** EXERCISE DESCRIPTION **
Transcribe the data verbatim and drop its images.

=== PROVIDED RECORDS ===

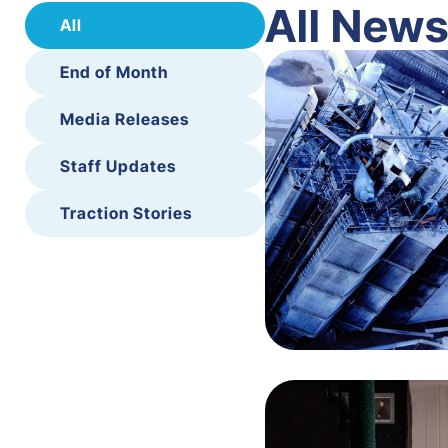
All New
All
End of Month
Media Releases
Staff Updates
Traction Stories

===

** OUTPUT FOR THIS TASK **
All New
All
End of Month
Media Releases
Staff Updates
Traction Stories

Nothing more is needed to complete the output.